Horace Mann, Jr. (1844-1868) was a noted American botanist and the eldest son of the well-known educational reformer, Horace Mann (1796-1859). He was born in Boston on February 25, 1844, and beginning in the early years of his childhood, his father fostered an interest in nature study. As a young man, he studied botany and became friends with Henry David Thoreau. They frequently consulted each other about the identification of plants and animals, and traveled together to Minnesota in the spring of 1861.
In the fall of 1861, he enrolled in the Lawrence Scientific School at Harvard and took courses in zoology with Louis Agassiz and in botany with Asa Gray, both prominent American scientists. In 1864, he accompanied William T. Brigham to the Hawaiian Islands, where he studied Hawaiian plants for a year. On his return to Harvard, he specialized in Hawaiian plants and prepared "Enumeratio of Hawaiian Plants" for his thesis, later published as Enumeration of Hawaiian Plants. Mann received his degree in 1867 and accompanied Professor Agassiz to Brazil, where he developed pulmonary tuberculosis.

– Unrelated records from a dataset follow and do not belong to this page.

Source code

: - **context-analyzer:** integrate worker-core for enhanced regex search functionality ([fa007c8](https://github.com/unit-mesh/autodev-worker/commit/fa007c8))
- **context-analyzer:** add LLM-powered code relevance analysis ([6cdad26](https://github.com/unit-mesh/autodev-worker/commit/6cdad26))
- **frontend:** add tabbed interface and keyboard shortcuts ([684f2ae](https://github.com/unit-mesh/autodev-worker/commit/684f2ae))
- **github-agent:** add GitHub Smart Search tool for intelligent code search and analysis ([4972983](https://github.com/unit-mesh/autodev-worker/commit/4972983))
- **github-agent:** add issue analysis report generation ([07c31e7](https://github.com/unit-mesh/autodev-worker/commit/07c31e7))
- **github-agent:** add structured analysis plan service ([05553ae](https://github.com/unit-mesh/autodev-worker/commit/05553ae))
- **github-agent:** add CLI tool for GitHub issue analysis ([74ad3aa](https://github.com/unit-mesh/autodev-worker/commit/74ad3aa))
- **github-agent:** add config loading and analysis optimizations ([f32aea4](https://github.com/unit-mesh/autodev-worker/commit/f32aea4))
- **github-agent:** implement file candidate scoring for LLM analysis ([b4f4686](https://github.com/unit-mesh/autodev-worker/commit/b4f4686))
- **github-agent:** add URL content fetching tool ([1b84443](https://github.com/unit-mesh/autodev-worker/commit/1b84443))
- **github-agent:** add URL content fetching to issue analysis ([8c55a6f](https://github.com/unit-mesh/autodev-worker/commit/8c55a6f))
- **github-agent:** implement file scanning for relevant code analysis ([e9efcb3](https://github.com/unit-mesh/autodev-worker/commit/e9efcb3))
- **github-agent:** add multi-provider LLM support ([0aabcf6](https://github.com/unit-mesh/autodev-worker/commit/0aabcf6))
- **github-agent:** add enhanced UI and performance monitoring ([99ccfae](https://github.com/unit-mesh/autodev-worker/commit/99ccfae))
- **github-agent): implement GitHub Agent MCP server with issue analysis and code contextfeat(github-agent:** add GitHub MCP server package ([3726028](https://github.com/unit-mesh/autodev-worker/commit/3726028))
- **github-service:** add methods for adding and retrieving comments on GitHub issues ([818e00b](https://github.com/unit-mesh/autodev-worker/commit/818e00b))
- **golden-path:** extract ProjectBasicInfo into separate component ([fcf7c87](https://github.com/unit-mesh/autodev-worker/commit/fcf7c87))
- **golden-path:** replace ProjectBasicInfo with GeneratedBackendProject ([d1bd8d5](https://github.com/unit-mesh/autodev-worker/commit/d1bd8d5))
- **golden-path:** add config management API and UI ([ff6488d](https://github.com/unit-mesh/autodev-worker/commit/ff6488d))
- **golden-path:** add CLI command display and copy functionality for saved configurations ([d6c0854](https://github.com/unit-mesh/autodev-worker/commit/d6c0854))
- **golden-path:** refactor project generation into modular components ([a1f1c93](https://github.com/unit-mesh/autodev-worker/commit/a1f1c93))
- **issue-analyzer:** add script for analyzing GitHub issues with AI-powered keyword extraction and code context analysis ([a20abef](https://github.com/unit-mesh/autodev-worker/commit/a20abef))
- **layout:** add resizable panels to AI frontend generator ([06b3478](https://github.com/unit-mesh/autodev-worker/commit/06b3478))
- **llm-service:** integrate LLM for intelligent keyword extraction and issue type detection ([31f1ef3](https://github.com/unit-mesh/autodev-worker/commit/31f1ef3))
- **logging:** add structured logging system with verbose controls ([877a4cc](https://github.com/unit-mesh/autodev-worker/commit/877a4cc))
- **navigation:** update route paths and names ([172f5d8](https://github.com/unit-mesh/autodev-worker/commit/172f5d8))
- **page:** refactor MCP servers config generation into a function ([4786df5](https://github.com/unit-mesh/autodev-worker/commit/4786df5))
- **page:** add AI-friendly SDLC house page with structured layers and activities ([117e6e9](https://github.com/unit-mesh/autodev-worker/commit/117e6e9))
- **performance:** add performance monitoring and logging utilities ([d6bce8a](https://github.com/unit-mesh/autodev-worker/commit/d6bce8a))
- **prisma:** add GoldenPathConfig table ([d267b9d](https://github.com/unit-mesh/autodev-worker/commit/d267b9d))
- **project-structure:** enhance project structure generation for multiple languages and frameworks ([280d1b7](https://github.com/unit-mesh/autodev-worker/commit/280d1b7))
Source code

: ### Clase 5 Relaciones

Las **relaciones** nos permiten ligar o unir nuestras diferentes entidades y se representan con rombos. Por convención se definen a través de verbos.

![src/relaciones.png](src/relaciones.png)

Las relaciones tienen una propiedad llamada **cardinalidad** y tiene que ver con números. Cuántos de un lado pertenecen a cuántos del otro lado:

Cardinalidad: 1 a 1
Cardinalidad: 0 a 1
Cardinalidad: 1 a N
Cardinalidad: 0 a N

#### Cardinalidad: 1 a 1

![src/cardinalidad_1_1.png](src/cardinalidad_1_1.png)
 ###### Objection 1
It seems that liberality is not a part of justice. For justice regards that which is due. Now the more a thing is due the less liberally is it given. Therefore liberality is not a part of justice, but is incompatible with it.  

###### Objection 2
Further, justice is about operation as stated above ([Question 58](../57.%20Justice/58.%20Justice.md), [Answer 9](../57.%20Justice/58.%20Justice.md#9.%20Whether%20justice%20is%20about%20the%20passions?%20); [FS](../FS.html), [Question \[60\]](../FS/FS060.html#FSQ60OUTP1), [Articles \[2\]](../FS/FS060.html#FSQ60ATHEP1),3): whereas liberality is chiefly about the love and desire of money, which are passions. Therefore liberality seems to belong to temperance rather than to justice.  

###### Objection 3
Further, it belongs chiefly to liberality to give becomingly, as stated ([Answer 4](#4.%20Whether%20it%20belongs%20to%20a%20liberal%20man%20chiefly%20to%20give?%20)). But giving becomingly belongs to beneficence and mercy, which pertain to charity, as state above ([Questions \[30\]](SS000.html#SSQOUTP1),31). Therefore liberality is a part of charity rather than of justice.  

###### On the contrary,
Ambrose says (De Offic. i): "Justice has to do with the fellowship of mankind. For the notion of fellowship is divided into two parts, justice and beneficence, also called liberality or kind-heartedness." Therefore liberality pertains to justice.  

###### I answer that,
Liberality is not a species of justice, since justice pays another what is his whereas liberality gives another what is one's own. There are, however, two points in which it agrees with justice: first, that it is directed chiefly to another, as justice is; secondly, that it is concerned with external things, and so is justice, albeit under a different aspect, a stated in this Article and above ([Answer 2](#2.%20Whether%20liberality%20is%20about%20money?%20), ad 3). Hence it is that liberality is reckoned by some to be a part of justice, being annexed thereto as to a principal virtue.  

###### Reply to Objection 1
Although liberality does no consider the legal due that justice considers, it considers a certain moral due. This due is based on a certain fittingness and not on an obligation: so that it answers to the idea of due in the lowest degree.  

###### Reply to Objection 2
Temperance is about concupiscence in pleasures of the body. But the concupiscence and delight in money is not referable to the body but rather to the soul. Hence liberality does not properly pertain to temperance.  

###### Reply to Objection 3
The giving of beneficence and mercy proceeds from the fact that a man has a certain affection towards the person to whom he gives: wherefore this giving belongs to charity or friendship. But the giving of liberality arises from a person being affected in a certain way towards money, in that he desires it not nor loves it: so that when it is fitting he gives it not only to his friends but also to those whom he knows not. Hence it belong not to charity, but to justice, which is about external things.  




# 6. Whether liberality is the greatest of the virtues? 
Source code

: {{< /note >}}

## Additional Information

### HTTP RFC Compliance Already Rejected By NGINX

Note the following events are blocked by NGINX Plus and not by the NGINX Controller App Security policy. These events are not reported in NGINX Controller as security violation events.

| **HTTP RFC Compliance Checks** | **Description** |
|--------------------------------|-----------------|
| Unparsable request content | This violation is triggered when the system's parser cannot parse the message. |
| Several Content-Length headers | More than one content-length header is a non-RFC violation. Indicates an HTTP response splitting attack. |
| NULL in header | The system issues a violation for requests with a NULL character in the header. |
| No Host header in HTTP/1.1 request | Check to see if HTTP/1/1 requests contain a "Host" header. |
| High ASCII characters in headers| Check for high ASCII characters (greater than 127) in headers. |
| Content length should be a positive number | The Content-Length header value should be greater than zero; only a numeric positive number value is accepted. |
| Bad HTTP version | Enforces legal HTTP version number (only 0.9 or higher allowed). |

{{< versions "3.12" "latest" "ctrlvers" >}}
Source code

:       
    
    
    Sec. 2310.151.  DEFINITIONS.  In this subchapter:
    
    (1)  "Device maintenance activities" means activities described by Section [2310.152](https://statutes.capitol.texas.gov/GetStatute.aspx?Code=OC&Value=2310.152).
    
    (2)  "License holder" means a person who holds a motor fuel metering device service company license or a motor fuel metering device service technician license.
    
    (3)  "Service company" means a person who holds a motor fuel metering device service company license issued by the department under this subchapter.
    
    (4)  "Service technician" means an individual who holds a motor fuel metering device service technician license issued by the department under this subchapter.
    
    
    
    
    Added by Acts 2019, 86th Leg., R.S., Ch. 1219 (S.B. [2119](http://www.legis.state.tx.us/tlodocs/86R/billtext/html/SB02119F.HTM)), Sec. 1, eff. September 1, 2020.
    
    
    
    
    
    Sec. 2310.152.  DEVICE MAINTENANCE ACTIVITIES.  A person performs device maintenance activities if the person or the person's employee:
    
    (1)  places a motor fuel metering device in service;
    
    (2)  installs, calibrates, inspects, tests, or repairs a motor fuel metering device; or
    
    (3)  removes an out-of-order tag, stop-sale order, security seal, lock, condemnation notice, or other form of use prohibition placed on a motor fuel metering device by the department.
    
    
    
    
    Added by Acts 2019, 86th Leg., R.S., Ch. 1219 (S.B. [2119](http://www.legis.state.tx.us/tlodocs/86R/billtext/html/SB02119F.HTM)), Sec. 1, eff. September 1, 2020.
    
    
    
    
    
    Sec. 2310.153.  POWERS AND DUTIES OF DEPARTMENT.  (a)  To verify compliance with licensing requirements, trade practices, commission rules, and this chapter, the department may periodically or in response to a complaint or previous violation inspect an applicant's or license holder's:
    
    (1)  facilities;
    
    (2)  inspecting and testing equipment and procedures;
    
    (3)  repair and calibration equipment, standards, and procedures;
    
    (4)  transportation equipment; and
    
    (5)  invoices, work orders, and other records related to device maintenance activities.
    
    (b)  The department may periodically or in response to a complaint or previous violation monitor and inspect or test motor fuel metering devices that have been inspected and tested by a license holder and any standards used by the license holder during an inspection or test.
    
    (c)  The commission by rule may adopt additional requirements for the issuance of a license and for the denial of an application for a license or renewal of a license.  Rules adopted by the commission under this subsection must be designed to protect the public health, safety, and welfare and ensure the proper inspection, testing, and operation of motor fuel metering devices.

Mann served as the curator of botany to the Boston Natural History Society, and was curator of the Harvard herbarium and, beginning in 1866, assistant to Professor Gray. When Gray left for Europe in September 1868, he placed Mann in charge of the botanical garden and botany department, apparently intending for Mann to succeed him when the latter retired. However, Mann’s health rapidly declined and he died of tuberculosis on November 11, 1868, at the age of 24, on the same day that he was elected to the American Academy of Arts and Sciences. During his lifetime, he published several articles and reviews, but his book, Flora of the Hawaiian Islands, was left unfinished at his death. His botanical collection of 7,500 species later formed the basis of Cornell University’s herbarium.